Si chiama Fulgence Kayishema, ha 62 anni ed è accusato di aver ucciso, il 15 aprile 1994, più di 2mila persone che si erano rifugiate nella chiesa di Nyange in Rwanda. Era in fuga dal 2001.
I procuratori del Tribunale penale internazionale per il Rwanda (Tpir) hanno annunciato che è stato arrestato mercoledì scorso in Sudafrica, nella città di Paarl situata nella provincia del Capo Occidentale. Ora dovrà essere giudicato per genocidio, complicità in genocidio e crimini contro l’umanità.
Il genocidio in Rwanda ha avuto luogo tra aprile e luglio del 1994, è stato compiuto principalmente da milizie di etnia hutu e le vittime – in gran parte di etnia tutsi, ma anche hutu moderati – sono state almeno 500mila.
Gli inquirenti sostengono che Kayishema ha «direttamente partecipato alla pianificazione e all’esecuzione di questo massacro, in particolare si è procurato della benzina, l’ha versata nella chiesa colma di rifugiati e ha appiccato le fiamme». E ancora: «Non avendo conseguito le fiamme l’esito voluto, Kayishema e altri hanno utilizzato un bulldozer per abbattere la chiesa e seppellire così chi vi si trovava all’interno».

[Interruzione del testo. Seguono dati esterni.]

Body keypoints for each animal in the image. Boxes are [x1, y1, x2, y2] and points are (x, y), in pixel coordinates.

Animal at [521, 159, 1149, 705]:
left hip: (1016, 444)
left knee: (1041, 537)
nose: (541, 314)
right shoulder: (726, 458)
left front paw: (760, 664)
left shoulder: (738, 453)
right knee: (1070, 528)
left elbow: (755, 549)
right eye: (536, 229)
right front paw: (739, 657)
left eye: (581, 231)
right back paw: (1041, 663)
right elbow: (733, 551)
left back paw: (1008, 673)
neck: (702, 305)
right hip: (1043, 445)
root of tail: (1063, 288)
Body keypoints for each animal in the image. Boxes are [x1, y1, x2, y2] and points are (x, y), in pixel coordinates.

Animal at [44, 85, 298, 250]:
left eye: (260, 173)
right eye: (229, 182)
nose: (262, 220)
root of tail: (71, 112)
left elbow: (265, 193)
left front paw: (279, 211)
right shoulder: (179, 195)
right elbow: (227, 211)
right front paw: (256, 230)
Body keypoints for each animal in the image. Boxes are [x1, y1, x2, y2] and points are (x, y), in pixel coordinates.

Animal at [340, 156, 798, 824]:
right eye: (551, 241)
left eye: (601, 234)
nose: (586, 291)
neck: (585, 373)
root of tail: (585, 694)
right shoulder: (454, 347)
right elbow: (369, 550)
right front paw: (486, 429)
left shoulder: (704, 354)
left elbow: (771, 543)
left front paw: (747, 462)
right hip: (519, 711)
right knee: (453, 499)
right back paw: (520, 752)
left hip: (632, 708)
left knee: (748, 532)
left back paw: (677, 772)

Finora il Tpir ha condannato 62 persone e altre si trovano sul banco degli imputati.
Dal 1994, il Rwanda è governato dal Fronte patriottico rwandese e dal suo leader Paul Kagame. Un regime tutsi che continua a utilizzare i “dividendi” del genocidio per impedire qualsiasi opposizione politica. E che fonda la pacificazione del paese sul controllo minuzioso della vita dei cittadini.
Il Rwanda di Kagame è uno stato di polizia che insegue e uccide all’estero gli oppositori, e che contribuisce alla destabilizzazione del nordest della Repubblica democratica del Congo, sostenendo gruppi armati filo-rwandesi e succhiando le risorse minerarie del paese confinante.